There are four project areas this year:
Project One: Genomics
Mentor: Matt Zawistowski (BIOS) and TBD
For this project, students will be given access to large-scale genetic datasets containing millions of genetic markers and extensive phenotypes for thousands of samples. Students will have the opportunity to explore various issues in large genetic studies, including visualizing patterns of variation to estimate the ancestry of study participants and identify artifacts due to technological protocols, searching for associations between individual genetic variants and disease risk, and creation of polygenic risk score to prediction disease onset.
Project Two: Imaging
Students will be given a large biomedical imaging data set to analyze. The project will consist of using the imaging data to predict the disease status or the cognitive state of subjects (e.g. what are they thinking about). A training set will be used to build a classifier and a testing set of data will be used to test the final predictive performance of the model. The students, with the help of the instructors and graduate student assistant, will decide how they wish to model the data. Either statistical models and/or machine learning algorithms may be used.
Project Three: Machine Learning
Today, hospitals collect an immense amount of data pertaining to their patients. Put to good use, these data could help improve healthcare. In this project group, students will learn to apply machine learning approaches to real (i.e., messy) health data for patient risk stratification for adverse health outcomes (e.g., in-hospital mortality). Students will explore a variety of approaches ranging from supervised learning (e.g., deep learning) to unsupervised learning (e.g., graph mining). These techniques will be explored in a range of settings across multiple modalities (e.g., graphs images, waveforms, and text). Implementation will be largely conducted in Python, but will rely on external packages/libraries. Students will be guided through the full "data intensive science" pipeline from data extraction to preprocessing, model selection, evaluation, interpretation and visualization of results. Students will see firsthand the data science opportunities that exist in healthcare.
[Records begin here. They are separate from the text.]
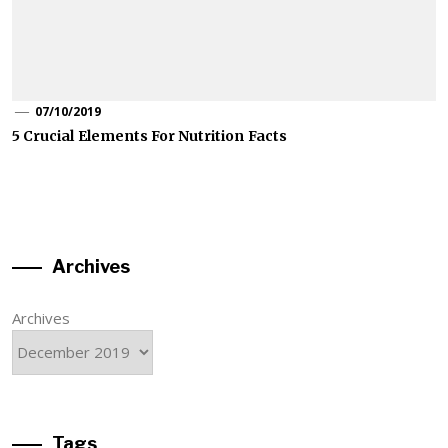
07/10/2019
5 Crucial Elements For Nutrition Facts
Archives
Archives
Tags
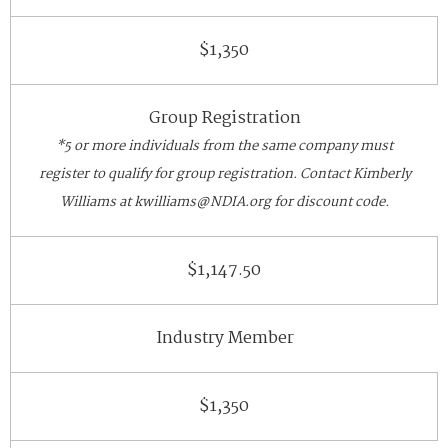
$1,350
Group Registration
*5 or more individuals from the same company must
register to qualify for group registration. Contact Kimberly
Williams at kwilliams@NDIA.org for discount code.
$1,147.50
Industry Member
$1,350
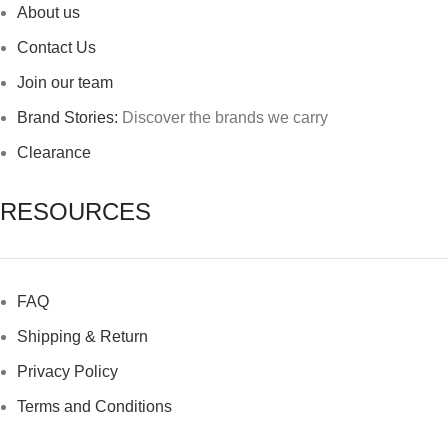
About us
Contact Us
Join our team
Brand Stories:
Discover the brands we carry
Clearance
RESOURCES
FAQ
Shipping & Return
Privacy Policy
Terms and Conditions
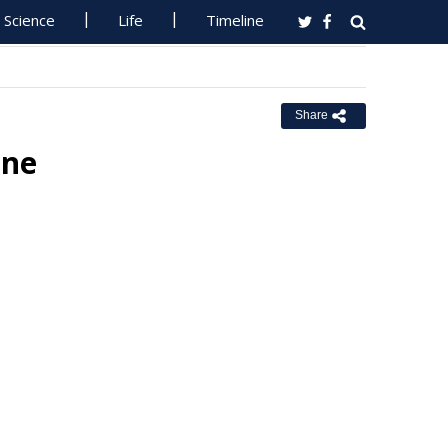
Science
Life
Timeline
Share
ane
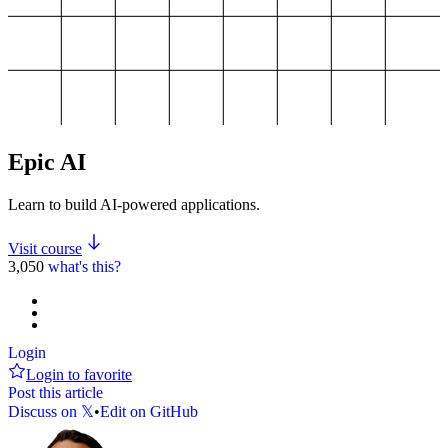
Epic AI
Learn to build AI-powered applications.
Visit course
3,050
what's this?
Login
Login to favorite
Post this article
Discuss on 𝕏
•
Edit on GitHub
Project Four: Data Mining on Large Complex Datasets
Mentor: Johann Gagnon-Bartsch (STAT)
Students will be given a large, complex dataset from a cancer drug screening experiment. The dataset will include information on the effectiveness of hundreds of drugs on hundreds of different cell lines, in addition to genomic information on the cell lines. The goal of the project will be to build prediction algorithms that are able to determine which drugs are most effective against which types of cancers, with an ultimate goal of customizing drug treatments to individual patients. Students will learn to work with several kinds of data (e.g. gene expression), methods to integrate different types of complex data, and various machine learning algorithms.